Start of Stored data

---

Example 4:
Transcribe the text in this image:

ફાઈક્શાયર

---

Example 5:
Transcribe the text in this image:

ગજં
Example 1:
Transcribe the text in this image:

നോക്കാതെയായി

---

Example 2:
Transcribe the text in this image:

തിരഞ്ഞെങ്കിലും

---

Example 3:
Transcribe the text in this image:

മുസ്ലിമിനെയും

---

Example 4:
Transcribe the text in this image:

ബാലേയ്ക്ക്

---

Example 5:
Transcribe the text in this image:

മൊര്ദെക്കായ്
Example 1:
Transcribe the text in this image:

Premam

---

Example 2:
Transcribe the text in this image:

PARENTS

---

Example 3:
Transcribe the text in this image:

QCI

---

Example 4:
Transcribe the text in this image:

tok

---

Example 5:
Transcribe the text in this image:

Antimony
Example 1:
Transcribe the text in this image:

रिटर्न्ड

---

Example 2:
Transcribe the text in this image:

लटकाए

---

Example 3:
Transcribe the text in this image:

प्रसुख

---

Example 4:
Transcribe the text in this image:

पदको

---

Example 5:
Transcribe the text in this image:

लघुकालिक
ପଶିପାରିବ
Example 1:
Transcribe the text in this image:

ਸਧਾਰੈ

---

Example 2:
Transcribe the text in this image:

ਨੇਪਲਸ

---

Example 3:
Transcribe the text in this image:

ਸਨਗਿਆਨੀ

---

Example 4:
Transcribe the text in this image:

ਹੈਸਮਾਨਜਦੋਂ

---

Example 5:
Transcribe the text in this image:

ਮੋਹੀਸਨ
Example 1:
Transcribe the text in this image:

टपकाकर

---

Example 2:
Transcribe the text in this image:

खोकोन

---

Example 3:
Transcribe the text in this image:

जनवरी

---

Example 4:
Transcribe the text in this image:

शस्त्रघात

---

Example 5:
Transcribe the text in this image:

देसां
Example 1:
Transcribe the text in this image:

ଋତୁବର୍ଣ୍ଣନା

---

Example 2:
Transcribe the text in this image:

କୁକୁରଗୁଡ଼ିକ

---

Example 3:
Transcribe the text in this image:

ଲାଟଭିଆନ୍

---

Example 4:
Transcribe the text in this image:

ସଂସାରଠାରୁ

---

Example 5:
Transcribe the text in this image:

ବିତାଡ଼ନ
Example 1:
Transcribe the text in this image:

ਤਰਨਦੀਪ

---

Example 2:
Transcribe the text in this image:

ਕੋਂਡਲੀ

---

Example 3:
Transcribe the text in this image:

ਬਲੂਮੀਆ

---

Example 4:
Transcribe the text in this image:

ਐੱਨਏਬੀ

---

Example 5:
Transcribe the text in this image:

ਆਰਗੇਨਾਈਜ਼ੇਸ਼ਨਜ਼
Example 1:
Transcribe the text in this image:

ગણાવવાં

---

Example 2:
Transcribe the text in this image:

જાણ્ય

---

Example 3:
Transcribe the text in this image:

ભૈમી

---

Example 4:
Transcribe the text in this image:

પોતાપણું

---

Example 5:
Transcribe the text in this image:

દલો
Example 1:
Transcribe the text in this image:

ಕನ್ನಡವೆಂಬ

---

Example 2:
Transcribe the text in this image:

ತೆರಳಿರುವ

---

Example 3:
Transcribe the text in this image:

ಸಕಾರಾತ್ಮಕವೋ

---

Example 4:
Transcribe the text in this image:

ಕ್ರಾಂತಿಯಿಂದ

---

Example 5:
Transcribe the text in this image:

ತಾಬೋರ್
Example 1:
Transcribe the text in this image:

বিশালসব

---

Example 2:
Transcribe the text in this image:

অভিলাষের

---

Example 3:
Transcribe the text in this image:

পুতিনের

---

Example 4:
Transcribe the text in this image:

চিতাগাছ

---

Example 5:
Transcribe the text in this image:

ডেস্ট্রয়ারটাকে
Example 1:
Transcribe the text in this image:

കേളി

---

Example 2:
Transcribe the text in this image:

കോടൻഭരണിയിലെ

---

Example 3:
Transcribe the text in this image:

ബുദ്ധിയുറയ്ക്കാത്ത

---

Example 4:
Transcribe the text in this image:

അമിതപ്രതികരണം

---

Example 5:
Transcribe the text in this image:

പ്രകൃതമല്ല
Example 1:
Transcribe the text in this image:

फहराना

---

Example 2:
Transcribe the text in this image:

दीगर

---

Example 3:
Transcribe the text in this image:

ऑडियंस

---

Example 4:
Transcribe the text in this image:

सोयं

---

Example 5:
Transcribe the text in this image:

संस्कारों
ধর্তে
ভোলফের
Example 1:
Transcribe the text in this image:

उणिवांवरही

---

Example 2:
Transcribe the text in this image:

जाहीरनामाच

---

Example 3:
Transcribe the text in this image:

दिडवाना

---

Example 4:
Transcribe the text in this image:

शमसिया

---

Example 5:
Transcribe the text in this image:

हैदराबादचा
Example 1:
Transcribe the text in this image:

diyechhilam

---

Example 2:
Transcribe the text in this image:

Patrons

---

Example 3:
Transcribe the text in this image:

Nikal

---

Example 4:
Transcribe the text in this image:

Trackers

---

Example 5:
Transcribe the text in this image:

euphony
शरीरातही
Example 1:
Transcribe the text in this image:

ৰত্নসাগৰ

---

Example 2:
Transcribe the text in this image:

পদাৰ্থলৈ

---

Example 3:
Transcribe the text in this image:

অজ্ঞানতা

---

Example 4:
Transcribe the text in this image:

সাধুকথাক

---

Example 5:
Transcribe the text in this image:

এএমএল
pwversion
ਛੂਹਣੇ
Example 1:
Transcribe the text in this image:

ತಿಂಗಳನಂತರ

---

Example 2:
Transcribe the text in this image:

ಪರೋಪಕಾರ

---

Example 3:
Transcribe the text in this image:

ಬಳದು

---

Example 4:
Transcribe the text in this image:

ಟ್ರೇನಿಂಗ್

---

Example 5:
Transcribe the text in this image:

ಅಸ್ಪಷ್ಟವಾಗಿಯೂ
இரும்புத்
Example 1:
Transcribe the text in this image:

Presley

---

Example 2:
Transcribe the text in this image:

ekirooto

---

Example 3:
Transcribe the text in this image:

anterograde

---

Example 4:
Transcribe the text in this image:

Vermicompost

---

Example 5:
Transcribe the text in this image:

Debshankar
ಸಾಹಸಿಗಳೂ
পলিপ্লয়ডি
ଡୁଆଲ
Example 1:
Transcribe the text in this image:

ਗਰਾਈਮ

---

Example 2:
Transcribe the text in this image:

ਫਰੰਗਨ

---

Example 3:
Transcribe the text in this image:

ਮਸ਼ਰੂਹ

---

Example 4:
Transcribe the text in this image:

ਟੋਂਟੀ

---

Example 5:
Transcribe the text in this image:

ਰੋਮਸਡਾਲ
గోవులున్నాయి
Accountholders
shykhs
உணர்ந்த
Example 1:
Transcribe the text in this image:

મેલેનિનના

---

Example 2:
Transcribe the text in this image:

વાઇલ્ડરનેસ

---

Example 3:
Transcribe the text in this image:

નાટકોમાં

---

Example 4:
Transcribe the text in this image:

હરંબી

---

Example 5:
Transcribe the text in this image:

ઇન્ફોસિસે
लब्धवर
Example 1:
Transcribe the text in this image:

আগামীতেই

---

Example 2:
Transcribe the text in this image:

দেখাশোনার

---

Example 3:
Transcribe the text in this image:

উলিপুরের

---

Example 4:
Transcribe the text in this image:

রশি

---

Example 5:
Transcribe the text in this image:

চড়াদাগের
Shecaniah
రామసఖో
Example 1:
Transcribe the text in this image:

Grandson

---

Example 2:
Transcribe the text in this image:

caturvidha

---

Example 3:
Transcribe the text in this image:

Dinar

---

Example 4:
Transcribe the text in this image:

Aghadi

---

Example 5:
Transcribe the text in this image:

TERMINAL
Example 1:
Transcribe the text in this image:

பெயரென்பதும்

End of Stored data

- _Instructions to follow_
Write the entries out once more, exactly as they were given.

- _Your solution_
---

Example 4:
Transcribe the text in this image:

ફાઈક્શાયર

---

Example 5:
Transcribe the text in this image:

ગજં
Example 1:
Transcribe the text in this image:

നോക്കാതെയായി

---

Example 2:
Transcribe the text in this image:

തിരഞ്ഞെങ്കിലും

---

Example 3:
Transcribe the text in this image:

മുസ്ലിമിനെയും

---

Example 4:
Transcribe the text in this image:

ബാലേയ്ക്ക്

---

Example 5:
Transcribe the text in this image:

മൊര്ദെക്കായ്
Example 1:
Transcribe the text in this image:

Premam

---

Example 2:
Transcribe the text in this image:

PARENTS

---

Example 3:
Transcribe the text in this image:

QCI

---

Example 4:
Transcribe the text in this image:

tok

---

Example 5:
Transcribe the text in this image:

Antimony
Example 1:
Transcribe the text in this image:

रिटर्न्ड

---

Example 2:
Transcribe the text in this image:

लटकाए

---

Example 3:
Transcribe the text in this image:

प्रसुख

---

Example 4:
Transcribe the text in this image:

पदको

---

Example 5:
Transcribe the text in this image:

लघुकालिक
ପଶିପାରିବ
Example 1:
Transcribe the text in this image:

ਸਧਾਰੈ

---

Example 2:
Transcribe the text in this image:

ਨੇਪਲਸ

---

Example 3:
Transcribe the text in this image:

ਸਨਗਿਆਨੀ

---

Example 4:
Transcribe the text in this image:

ਹੈਸਮਾਨਜਦੋਂ

---

Example 5:
Transcribe the text in this image:

ਮੋਹੀਸਨ
Example 1:
Transcribe the text in this image:

टपकाकर

---

Example 2:
Transcribe the text in this image:

खोकोन

---

Example 3:
Transcribe the text in this image:

जनवरी

---

Example 4:
Transcribe the text in this image:

शस्त्रघात

---

Example 5:
Transcribe the text in this image:

देसां
Example 1:
Transcribe the text in this image:

ଋତୁବର୍ଣ୍ଣନା

---

Example 2:
Transcribe the text in this image:

କୁକୁରଗୁଡ଼ିକ

---

Example 3:
Transcribe the text in this image:

ଲାଟଭିଆନ୍

---

Example 4:
Transcribe the text in this image:

ସଂସାରଠାରୁ

---

Example 5:
Transcribe the text in this image:

ବିତାଡ଼ନ
Example 1:
Transcribe the text in this image:

ਤਰਨਦੀਪ

---

Example 2:
Transcribe the text in this image:

ਕੋਂਡਲੀ

---

Example 3:
Transcribe the text in this image:

ਬਲੂਮੀਆ

---

Example 4:
Transcribe the text in this image:

ਐੱਨਏਬੀ

---

Example 5:
Transcribe the text in this image:

ਆਰਗੇਨਾਈਜ਼ੇਸ਼ਨਜ਼
Example 1:
Transcribe the text in this image:

ગણાવવાં

---

Example 2:
Transcribe the text in this image:

જાણ્ય

---

Example 3:
Transcribe the text in this image:

ભૈમી

---

Example 4:
Transcribe the text in this image:

પોતાપણું

---

Example 5:
Transcribe the text in this image:

દલો
Example 1:
Transcribe the text in this image:

ಕನ್ನಡವೆಂಬ

---

Example 2:
Transcribe the text in this image:

ತೆರಳಿರುವ

---

Example 3:
Transcribe the text in this image:

ಸಕಾರಾತ್ಮಕವೋ

---

Example 4:
Transcribe the text in this image:

ಕ್ರಾಂತಿಯಿಂದ

---

Example 5:
Transcribe the text in this image:

ತಾಬೋರ್
Example 1:
Transcribe the text in this image:

বিশালসব

---

Example 2:
Transcribe the text in this image:

অভিলাষের

---

Example 3:
Transcribe the text in this image:

পুতিনের

---

Example 4:
Transcribe the text in this image:

চিতাগাছ

---

Example 5:
Transcribe the text in this image:

ডেস্ট্রয়ারটাকে
Example 1:
Transcribe the text in this image:

കേളി

---

Example 2:
Transcribe the text in this image:

കോടൻഭരണിയിലെ

---

Example 3:
Transcribe the text in this image:

ബുദ്ധിയുറയ്ക്കാത്ത

---

Example 4:
Transcribe the text in this image:

അമിതപ്രതികരണം

---

Example 5:
Transcribe the text in this image:

പ്രകൃതമല്ല
Example 1:
Transcribe the text in this image:

फहराना

---

Example 2:
Transcribe the text in this image:

दीगर

---

Example 3:
Transcribe the text in this image:

ऑडियंस

---

Example 4:
Transcribe the text in this image:

सोयं

---

Example 5:
Transcribe the text in this image:

संस्कारों
ধর্তে
ভোলফের
Example 1:
Transcribe the text in this image:

उणिवांवरही

---

Example 2:
Transcribe the text in this image:

जाहीरनामाच

---

Example 3:
Transcribe the text in this image:

दिडवाना

---

Example 4:
Transcribe the text in this image:

शमसिया

---

Example 5:
Transcribe the text in this image:

हैदराबादचा
Example 1:
Transcribe the text in this image:

diyechhilam

---

Example 2:
Transcribe the text in this image:

Patrons

---

Example 3:
Transcribe the text in this image:

Nikal

---

Example 4:
Transcribe the text in this image:

Trackers

---

Example 5:
Transcribe the text in this image:

euphony
शरीरातही
Example 1:
Transcribe the text in this image:

ৰত্নসাগৰ

---

Example 2:
Transcribe the text in this image:

পদাৰ্থলৈ

---

Example 3:
Transcribe the text in this image:

অজ্ঞানতা

---

Example 4:
Transcribe the text in this image:

সাধুকথাক

---

Example 5:
Transcribe the text in this image:

এএমএল
pwversion
ਛੂਹਣੇ
Example 1:
Transcribe the text in this image:

ತಿಂಗಳನಂತರ

---

Example 2:
Transcribe the text in this image:

ಪರೋಪಕಾರ

---

Example 3:
Transcribe the text in this image:

ಬಳದು

---

Example 4:
Transcribe the text in this image:

ಟ್ರೇನಿಂಗ್

---

Example 5:
Transcribe the text in this image:

ಅಸ್ಪಷ್ಟವಾಗಿಯೂ
இரும்புத்
Example 1:
Transcribe the text in this image:

Presley

---

Example 2:
Transcribe the text in this image:

ekirooto

---

Example 3:
Transcribe the text in this image:

anterograde

---

Example 4:
Transcribe the text in this image:

Vermicompost

---

Example 5:
Transcribe the text in this image:

Debshankar
ಸಾಹಸಿಗಳೂ
পলিপ্লয়ডি
ଡୁଆଲ
Example 1:
Transcribe the text in this image:

ਗਰਾਈਮ

---

Example 2:
Transcribe the text in this image:

ਫਰੰਗਨ

---

Example 3:
Transcribe the text in this image:

ਮਸ਼ਰੂਹ

---

Example 4:
Transcribe the text in this image:

ਟੋਂਟੀ

---

Example 5:
Transcribe the text in this image:

ਰੋਮਸਡਾਲ
గోవులున్నాయి
Accountholders
shykhs
உணர்ந்த
Example 1:
Transcribe the text in this image:

મેલેનિનના

---

Example 2:
Transcribe the text in this image:

વાઇલ્ડરનેસ

---

Example 3:
Transcribe the text in this image:

નાટકોમાં

---

Example 4:
Transcribe the text in this image:

હરંબી

---

Example 5:
Transcribe the text in this image:

ઇન્ફોસિસે
लब्धवर
Example 1:
Transcribe the text in this image:

আগামীতেই

---

Example 2:
Transcribe the text in this image:

দেখাশোনার

---

Example 3:
Transcribe the text in this image:

উলিপুরের

---

Example 4:
Transcribe the text in this image:

রশি

---

Example 5:
Transcribe the text in this image:

চড়াদাগের
Shecaniah
రామసఖో
Example 1:
Transcribe the text in this image:

Grandson

---

Example 2:
Transcribe the text in this image:

caturvidha

---

Example 3:
Transcribe the text in this image:

Dinar

---

Example 4:
Transcribe the text in this image:

Aghadi

---

Example 5:
Transcribe the text in this image:

TERMINAL
Example 1:
Transcribe the text in this image:

பெயரென்பதும்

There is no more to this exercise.